**Provided text**
═══
# How do you find the vertical, horizontal and slant asymptotes of: (x^2+1)/(2x^2-3x-2)?

Jul 10, 2016

vertical asymptotes $x = - \frac{1}{2} , x = 2$
horizontal asymptote $y = \frac{1}{2}$

#### Explanation:

The denominator of this rational function cannot equal zero as this would give division by zero which is undefined. Setting the denominator equal to zero and solving gives the values that x cannot be and if the numerator is non-zero for these values then they are vertical asymptotes.
═══
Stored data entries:
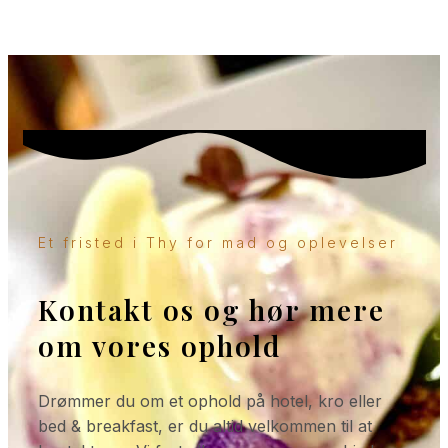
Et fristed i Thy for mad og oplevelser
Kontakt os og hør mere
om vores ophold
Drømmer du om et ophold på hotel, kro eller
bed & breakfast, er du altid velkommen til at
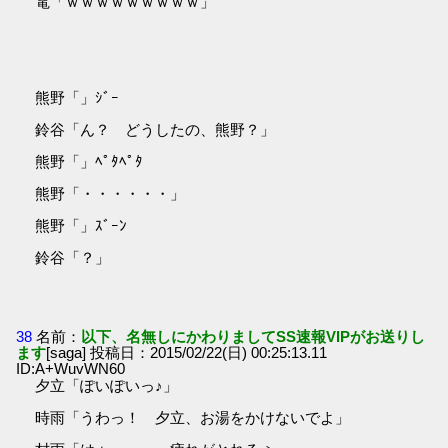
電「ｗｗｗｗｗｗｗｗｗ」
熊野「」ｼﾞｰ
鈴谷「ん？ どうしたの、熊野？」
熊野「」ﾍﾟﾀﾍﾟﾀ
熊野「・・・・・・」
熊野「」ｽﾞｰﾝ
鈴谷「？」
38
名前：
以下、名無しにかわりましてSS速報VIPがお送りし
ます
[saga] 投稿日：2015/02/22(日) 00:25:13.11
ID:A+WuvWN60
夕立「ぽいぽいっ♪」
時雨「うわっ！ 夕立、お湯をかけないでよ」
═══
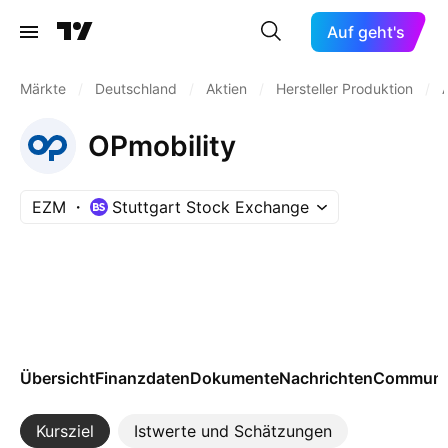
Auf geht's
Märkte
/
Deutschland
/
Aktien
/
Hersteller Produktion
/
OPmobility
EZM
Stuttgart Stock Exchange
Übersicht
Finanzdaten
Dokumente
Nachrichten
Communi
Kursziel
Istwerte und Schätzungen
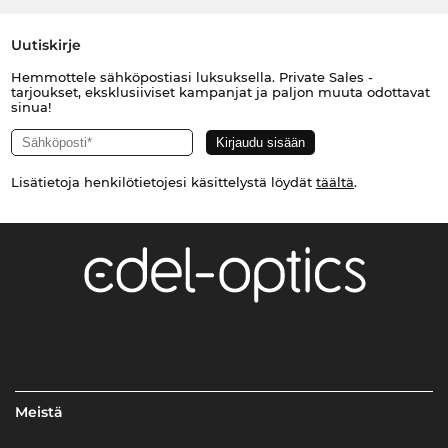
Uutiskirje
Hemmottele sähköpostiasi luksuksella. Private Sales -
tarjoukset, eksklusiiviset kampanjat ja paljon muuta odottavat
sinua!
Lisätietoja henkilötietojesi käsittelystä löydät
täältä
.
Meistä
═══
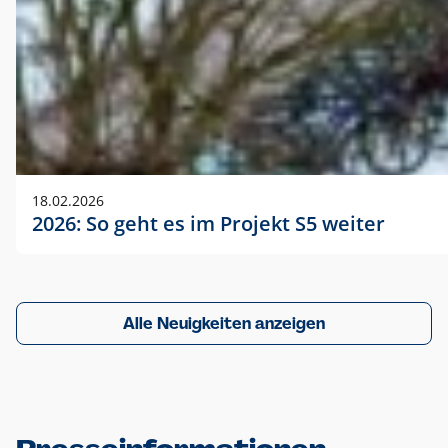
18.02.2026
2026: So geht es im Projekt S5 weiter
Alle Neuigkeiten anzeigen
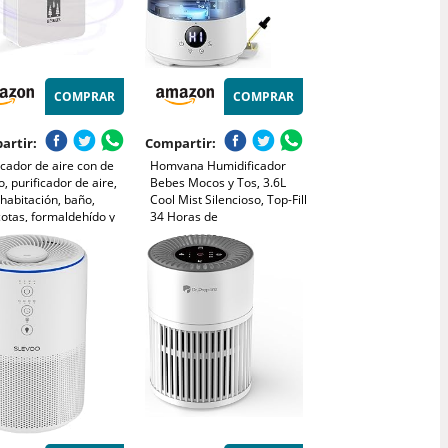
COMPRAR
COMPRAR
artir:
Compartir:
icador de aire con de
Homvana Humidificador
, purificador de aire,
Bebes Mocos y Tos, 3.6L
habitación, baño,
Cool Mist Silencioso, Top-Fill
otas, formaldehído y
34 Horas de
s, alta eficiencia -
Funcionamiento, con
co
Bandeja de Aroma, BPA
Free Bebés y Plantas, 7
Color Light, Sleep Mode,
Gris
═══
**Exercise objective**
According to the text on asymptotes, what are the vertical asymptotes of the function?

**Your response**
x = -1/2 and x = 2